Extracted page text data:
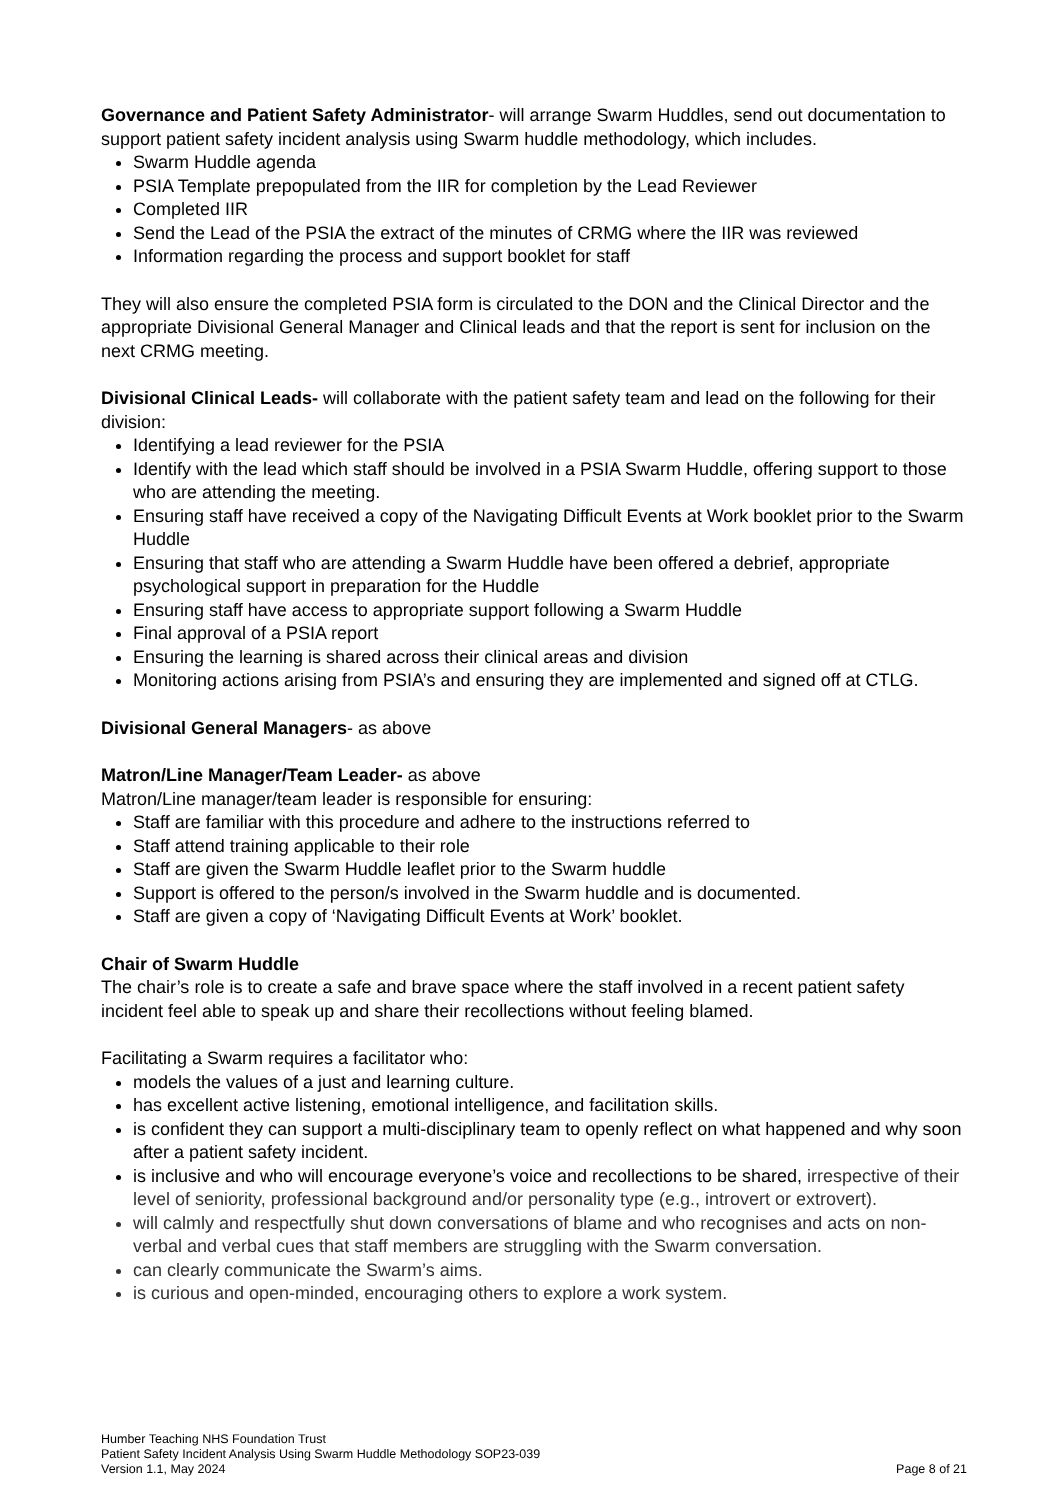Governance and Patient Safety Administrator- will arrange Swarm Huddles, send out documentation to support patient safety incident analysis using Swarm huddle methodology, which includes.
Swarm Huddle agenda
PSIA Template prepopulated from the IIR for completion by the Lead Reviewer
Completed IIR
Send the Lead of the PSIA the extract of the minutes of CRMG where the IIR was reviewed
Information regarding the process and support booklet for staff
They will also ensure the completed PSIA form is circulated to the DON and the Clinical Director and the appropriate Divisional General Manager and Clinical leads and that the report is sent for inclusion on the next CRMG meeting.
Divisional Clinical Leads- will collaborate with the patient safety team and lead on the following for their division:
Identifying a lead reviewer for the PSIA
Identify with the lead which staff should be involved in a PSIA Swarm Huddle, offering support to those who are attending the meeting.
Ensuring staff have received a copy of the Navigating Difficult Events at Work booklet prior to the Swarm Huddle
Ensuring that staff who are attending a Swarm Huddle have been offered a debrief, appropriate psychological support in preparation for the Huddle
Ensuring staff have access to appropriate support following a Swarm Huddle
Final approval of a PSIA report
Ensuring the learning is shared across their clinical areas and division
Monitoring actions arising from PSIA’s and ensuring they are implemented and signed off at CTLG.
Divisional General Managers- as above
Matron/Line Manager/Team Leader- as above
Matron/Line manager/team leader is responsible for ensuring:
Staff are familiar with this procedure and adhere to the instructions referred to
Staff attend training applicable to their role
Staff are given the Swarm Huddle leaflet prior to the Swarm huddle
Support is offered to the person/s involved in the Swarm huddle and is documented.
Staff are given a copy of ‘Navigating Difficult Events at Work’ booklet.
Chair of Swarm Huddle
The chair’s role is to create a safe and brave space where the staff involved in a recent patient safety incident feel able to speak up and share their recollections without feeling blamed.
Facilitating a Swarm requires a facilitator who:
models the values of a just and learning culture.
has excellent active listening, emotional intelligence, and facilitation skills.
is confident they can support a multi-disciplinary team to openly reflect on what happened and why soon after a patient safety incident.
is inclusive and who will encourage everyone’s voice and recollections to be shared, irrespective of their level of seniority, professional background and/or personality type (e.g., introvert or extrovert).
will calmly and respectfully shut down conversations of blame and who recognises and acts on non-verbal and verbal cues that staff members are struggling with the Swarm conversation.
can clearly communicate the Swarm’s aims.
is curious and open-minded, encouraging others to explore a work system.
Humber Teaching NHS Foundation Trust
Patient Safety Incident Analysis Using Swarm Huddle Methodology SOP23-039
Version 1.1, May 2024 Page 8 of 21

▸ **Exercise instructions**: All lines from the start of the entries through the one with "Information regarding the" are to be output exactly; omit the pictures.

▸ **Answer for the task**:
Governance and Patient Safety Administrator- will arrange Swarm Huddles, send out documentation to support patient safety incident analysis using Swarm huddle methodology, which includes.
Swarm Huddle agenda
PSIA Template prepopulated from the IIR for completion by the Lead Reviewer
Completed IIR
Send the Lead of the PSIA the extract of the minutes of CRMG where the IIR was reviewed
Information regarding the process and support booklet for staff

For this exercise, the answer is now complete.